→ Your task
Could you print, word for word, the lines below from the one containing "online stores. They reach the" through the one containing "Visa Sponsor Jobs", including both of those lines, and leave out the pictures?

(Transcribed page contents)

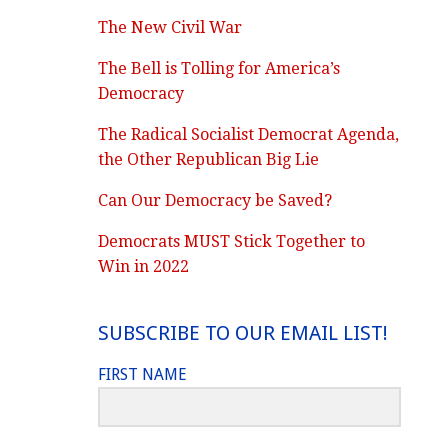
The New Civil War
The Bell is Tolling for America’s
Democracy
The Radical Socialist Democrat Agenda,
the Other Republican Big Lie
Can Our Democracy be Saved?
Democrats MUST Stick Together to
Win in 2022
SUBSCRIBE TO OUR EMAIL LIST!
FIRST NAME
---
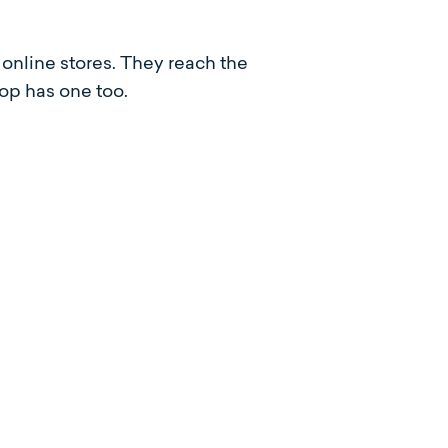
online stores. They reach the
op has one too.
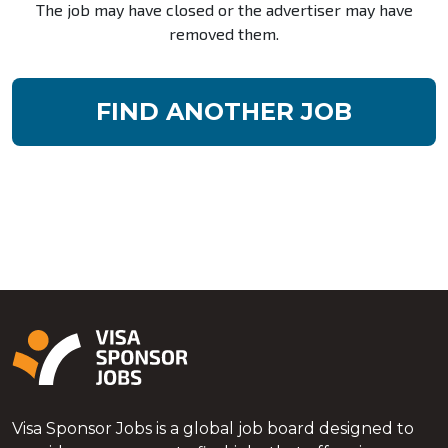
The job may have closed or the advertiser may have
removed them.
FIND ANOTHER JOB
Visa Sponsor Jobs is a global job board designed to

→ Answer to the exercise
online stores. They reach the
op has one too.
The job may have closed or the advertiser may have
removed them.
FIND ANOTHER JOB
Visa Sponsor Jobs is a global job board designed to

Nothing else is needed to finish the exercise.